Dear Roger,
Dear Jan,
Except, of course, that sharpness and fine grain are to some extent mutually exclusive: you will never get both the maximum sharpness of which a film is capable, and the finest grain of which it is capable, at the same time from the same developer.
with all respect, but in this generalization that is wrong.
I've tested dozens of different developers in the last decades. And there are several which deliver both excellent sharpness
and very fine grain (see below).
Especially in the last 15 years there have been quite a lot R&D by innovative smaller chemistry manufacturers (the big ones like Kodak and Ilford have not cared for chemistry for a long time; they don't even make it anymore by themselves: Tetenal is producing both the old Ilford and Kodak formulas for them).
Try for example Spur HRX, Adox ADX, Rollei RLS, Moersch Finol, Moersch Eco (for slow and medium speed films), Moersch Tanol, Prescysol EF, Spur Dokuspeed, Spur Nanospeed (for HR films) etc.

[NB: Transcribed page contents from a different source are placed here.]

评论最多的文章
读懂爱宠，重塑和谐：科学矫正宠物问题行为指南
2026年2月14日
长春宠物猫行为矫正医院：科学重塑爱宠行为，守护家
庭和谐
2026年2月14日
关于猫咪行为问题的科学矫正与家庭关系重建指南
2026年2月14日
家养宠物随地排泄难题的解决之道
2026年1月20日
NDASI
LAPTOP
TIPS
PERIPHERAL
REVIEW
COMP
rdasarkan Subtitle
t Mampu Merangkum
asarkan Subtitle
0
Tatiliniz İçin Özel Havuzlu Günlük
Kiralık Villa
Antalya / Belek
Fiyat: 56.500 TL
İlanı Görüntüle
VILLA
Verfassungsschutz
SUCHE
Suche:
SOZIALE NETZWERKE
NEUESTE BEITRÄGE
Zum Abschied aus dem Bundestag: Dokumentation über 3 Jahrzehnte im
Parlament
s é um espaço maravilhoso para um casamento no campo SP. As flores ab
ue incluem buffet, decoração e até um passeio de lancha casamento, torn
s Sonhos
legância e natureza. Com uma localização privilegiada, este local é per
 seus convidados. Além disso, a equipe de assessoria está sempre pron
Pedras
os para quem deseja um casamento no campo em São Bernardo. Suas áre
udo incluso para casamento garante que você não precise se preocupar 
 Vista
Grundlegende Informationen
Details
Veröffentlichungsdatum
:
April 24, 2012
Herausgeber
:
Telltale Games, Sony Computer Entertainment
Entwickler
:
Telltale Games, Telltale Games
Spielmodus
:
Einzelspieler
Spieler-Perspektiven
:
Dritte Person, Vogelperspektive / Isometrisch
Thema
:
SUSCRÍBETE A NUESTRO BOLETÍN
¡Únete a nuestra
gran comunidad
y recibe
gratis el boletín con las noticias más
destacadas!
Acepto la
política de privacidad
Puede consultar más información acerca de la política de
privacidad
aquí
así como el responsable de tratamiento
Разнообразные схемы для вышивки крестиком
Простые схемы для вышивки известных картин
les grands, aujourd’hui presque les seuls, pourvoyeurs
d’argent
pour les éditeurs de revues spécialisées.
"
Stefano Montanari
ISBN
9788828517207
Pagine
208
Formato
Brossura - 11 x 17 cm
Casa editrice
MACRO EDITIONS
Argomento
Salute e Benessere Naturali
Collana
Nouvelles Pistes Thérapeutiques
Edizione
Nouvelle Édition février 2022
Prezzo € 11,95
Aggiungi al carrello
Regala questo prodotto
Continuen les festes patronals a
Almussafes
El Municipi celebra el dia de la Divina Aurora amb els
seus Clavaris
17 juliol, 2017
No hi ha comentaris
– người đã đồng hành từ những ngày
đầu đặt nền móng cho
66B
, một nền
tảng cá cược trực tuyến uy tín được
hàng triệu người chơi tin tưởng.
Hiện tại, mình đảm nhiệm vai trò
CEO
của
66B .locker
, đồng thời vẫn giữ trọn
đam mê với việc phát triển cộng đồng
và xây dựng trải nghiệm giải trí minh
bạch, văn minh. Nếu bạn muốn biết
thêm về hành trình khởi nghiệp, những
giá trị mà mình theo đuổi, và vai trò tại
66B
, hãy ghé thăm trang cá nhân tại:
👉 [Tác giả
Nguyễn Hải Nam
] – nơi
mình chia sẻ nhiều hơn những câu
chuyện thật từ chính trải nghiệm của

That excellent sharpness and very fine grain exclude each other to a certain extent is correct for the old (outdated) Kodak, Ilford, Agfa and Tetenal developer formulas.
But it is not true in general. And especially not true for several new, recent formulas.
Also, the concept of an "ideal characteristic curve" is dubious:a lot will depend on where you place the minimum exposure (shadow detail) on the characteristic curve. The late Geoffrey Crawley believed in keeping the straight line portion of the characteristic curve as straight as possible, but you're still going to have a toe and a shoulder...
Cheers,
R.
For the best tonality an even, consistent increase in density from Zone I / II upward is optimal = linear characteristic curve.
Toe:
If you have a (very) good film-developer combination the toe is below Zone II / I. In that area it is irrelevant for the picture.
Shoulder:
Depends on the film-developer combination. Not everyone has a shoulder.
For example both Delta 100 and FP4+ developed in Ilford DD-X have an absolutely straight linear curve without any shoulder up to Zone X. Perfect linear characteristic curve.